#### EXTRACTED INFORMATION

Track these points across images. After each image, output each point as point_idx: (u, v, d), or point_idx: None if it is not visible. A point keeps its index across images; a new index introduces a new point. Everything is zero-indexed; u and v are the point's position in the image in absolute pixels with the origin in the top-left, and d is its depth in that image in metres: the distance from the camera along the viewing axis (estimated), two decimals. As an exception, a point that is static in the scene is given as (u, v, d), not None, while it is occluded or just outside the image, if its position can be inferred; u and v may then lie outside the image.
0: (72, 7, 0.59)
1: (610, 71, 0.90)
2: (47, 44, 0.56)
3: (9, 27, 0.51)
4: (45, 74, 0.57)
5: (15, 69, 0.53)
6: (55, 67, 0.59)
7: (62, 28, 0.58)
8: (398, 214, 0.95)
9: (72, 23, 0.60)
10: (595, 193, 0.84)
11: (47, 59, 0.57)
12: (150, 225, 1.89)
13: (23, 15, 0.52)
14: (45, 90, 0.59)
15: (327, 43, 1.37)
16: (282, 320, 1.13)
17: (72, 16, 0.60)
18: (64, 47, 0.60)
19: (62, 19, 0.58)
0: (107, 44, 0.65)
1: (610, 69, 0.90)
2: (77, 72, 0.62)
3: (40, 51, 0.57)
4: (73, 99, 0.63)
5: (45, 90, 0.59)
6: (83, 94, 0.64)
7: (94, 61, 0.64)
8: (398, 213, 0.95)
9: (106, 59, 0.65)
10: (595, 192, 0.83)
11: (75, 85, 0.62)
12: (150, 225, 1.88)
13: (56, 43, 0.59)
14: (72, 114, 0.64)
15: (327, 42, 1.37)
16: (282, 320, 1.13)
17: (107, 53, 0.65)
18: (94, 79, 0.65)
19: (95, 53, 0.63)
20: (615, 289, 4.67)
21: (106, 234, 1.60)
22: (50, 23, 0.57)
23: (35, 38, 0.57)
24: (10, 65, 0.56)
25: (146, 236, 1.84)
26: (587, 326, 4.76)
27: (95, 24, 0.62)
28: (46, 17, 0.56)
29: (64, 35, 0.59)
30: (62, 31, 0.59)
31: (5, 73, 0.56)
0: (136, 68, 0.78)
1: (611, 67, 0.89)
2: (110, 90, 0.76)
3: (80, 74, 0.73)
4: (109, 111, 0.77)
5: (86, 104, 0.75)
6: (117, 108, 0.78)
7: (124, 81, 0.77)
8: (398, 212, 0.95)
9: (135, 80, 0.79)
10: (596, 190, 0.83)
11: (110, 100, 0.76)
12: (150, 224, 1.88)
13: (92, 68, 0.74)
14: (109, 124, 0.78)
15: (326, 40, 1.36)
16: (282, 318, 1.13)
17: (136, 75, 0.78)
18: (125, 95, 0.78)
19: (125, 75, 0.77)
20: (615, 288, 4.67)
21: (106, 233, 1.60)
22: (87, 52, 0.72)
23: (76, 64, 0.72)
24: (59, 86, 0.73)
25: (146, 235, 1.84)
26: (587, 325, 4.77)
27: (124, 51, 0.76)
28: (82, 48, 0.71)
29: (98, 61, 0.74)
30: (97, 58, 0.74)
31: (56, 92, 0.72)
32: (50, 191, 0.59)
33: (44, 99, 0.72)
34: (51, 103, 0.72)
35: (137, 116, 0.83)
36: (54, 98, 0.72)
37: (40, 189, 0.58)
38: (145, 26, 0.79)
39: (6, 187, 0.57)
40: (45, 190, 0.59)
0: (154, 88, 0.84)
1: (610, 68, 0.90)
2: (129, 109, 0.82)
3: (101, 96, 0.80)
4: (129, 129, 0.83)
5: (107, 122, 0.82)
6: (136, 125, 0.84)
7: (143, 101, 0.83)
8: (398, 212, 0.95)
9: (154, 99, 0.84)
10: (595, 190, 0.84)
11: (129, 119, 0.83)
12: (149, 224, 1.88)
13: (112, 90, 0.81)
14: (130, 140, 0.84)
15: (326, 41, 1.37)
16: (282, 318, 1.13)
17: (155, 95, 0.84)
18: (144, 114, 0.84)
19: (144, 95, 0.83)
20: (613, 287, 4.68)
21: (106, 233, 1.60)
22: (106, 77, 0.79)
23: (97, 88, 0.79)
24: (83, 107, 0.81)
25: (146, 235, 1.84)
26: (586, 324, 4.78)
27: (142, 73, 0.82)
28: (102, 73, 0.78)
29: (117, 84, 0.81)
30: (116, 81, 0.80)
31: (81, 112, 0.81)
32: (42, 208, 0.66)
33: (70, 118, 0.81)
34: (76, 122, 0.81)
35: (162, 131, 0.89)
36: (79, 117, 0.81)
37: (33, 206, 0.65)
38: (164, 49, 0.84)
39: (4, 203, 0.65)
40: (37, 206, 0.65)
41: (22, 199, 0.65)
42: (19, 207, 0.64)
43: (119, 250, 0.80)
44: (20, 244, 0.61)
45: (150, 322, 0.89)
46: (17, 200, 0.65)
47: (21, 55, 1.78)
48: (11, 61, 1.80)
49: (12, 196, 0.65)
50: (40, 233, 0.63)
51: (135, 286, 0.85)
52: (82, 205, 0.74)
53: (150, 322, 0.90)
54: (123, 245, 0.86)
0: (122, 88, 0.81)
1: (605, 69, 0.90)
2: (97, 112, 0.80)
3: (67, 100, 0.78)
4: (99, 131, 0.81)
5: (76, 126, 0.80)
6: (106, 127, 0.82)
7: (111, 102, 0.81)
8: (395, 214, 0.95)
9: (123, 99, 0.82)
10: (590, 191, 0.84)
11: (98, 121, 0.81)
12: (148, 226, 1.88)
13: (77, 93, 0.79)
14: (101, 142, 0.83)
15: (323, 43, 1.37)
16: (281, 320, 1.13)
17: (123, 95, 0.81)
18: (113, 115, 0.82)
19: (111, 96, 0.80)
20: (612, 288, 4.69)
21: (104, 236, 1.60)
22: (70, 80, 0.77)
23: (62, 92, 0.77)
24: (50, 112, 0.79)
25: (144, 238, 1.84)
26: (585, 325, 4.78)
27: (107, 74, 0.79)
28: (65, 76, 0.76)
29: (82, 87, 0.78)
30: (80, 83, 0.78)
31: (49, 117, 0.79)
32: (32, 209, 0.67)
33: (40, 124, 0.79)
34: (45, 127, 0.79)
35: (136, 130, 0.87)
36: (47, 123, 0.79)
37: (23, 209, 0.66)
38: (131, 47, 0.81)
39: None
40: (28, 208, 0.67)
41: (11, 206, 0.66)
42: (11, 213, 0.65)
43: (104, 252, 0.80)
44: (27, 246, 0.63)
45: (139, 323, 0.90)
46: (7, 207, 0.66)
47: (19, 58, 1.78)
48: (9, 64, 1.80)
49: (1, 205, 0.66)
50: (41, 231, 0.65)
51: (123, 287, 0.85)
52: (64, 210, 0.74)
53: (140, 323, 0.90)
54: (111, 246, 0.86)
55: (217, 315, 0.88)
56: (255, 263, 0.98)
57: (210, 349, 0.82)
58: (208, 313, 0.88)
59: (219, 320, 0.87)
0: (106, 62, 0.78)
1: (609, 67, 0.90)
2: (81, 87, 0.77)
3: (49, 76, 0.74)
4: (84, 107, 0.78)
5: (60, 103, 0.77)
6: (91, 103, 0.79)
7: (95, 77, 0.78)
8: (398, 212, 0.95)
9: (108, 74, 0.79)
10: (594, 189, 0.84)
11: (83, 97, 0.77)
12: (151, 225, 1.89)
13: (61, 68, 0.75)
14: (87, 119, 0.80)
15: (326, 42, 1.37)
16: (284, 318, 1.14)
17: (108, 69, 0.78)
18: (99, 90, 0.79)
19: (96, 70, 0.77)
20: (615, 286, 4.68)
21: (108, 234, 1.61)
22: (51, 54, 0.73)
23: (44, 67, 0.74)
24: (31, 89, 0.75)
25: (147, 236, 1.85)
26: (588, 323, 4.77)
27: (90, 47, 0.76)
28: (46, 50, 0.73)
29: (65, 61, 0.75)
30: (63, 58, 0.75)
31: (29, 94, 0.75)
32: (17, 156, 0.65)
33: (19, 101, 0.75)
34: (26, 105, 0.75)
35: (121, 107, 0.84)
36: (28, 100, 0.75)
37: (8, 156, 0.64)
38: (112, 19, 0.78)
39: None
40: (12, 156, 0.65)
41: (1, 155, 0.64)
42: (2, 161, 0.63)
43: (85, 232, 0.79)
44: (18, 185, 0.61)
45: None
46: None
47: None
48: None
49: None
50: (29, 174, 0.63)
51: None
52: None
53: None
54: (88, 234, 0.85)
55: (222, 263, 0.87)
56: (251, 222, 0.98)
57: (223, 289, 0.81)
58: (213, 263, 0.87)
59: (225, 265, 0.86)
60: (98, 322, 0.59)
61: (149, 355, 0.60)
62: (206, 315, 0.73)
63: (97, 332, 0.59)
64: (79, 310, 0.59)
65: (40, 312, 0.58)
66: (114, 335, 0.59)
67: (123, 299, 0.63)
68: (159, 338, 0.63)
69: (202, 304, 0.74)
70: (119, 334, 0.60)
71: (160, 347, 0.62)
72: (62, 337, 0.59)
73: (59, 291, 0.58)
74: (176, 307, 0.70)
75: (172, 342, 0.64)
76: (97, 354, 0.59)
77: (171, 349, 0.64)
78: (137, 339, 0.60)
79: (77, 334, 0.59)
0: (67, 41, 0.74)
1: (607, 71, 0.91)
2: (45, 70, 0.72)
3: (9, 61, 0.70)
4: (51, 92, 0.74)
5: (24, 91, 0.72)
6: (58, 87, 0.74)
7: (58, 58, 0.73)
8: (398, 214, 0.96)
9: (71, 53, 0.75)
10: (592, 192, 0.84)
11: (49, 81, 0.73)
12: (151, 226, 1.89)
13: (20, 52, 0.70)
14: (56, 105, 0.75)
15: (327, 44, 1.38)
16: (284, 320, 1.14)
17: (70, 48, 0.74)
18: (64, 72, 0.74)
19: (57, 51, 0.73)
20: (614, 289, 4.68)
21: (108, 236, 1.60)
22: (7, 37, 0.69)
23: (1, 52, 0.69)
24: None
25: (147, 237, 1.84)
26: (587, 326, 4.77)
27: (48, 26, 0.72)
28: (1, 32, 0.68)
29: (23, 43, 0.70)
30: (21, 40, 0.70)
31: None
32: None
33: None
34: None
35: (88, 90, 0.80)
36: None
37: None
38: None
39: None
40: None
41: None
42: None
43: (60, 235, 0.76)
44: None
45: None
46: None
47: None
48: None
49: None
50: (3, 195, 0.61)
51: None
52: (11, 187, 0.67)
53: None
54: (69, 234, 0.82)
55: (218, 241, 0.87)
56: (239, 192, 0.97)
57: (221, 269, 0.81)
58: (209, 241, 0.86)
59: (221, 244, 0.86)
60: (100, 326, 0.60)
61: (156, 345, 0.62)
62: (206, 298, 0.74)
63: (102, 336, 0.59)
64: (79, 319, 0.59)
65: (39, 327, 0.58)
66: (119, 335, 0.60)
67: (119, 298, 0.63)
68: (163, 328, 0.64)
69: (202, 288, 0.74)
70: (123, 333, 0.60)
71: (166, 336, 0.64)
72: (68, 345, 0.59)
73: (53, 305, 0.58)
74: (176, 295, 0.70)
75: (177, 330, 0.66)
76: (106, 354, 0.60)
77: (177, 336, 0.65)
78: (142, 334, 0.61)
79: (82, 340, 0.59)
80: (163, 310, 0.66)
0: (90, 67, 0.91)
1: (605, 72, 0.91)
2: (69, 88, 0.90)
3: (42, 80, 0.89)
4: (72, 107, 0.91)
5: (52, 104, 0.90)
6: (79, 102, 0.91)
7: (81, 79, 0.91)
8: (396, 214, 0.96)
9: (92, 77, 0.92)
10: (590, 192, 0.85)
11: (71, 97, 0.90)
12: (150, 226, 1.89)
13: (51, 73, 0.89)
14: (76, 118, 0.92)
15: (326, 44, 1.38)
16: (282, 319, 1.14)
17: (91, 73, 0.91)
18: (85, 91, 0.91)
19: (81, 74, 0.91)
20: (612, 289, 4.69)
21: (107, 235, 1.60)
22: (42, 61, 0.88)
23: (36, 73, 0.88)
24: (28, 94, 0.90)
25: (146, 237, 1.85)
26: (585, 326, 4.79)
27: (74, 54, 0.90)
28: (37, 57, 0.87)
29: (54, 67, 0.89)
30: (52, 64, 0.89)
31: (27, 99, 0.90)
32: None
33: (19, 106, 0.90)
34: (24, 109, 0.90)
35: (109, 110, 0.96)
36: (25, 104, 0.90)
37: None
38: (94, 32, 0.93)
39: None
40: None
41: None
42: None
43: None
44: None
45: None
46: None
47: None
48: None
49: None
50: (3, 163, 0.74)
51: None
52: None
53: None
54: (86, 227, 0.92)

########

• **TASK DESCRIPTION**: As the answer, set down only the lines from the data above between the one holding "18: (64, 47, 0.60)" and the one holding "34: (51, 103, 0.72)", inclusive, exactly as they read.

• **EXERCISE RESULT**:
18: (64, 47, 0.60)
19: (62, 19, 0.58)
0: (107, 44, 0.65)
1: (610, 69, 0.90)
2: (77, 72, 0.62)
3: (40, 51, 0.57)
4: (73, 99, 0.63)
5: (45, 90, 0.59)
6: (83, 94, 0.64)
7: (94, 61, 0.64)
8: (398, 213, 0.95)
9: (106, 59, 0.65)
10: (595, 192, 0.83)
11: (75, 85, 0.62)
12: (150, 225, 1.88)
13: (56, 43, 0.59)
14: (72, 114, 0.64)
15: (327, 42, 1.37)
16: (282, 320, 1.13)
17: (107, 53, 0.65)
18: (94, 79, 0.65)
19: (95, 53, 0.63)
20: (615, 289, 4.67)
21: (106, 234, 1.60)
22: (50, 23, 0.57)
23: (35, 38, 0.57)
24: (10, 65, 0.56)
25: (146, 236, 1.84)
26: (587, 326, 4.76)
27: (95, 24, 0.62)
28: (46, 17, 0.56)
29: (64, 35, 0.59)
30: (62, 31, 0.59)
31: (5, 73, 0.56)
0: (136, 68, 0.78)
1: (611, 67, 0.89)
2: (110, 90, 0.76)
3: (80, 74, 0.73)
4: (109, 111, 0.77)
5: (86, 104, 0.75)
6: (117, 108, 0.78)
7: (124, 81, 0.77)
8: (398, 212, 0.95)
9: (135, 80, 0.79)
10: (596, 190, 0.83)
11: (110, 100, 0.76)
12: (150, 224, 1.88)
13: (92, 68, 0.74)
14: (109, 124, 0.78)
15: (326, 40, 1.36)
16: (282, 318, 1.13)
17: (136, 75, 0.78)
18: (125, 95, 0.78)
19: (125, 75, 0.77)
20: (615, 288, 4.67)
21: (106, 233, 1.60)
22: (87, 52, 0.72)
23: (76, 64, 0.72)
24: (59, 86, 0.73)
25: (146, 235, 1.84)
26: (587, 325, 4.77)
27: (124, 51, 0.76)
28: (82, 48, 0.71)
29: (98, 61, 0.74)
30: (97, 58, 0.74)
31: (56, 92, 0.72)
32: (50, 191, 0.59)
33: (44, 99, 0.72)
34: (51, 103, 0.72)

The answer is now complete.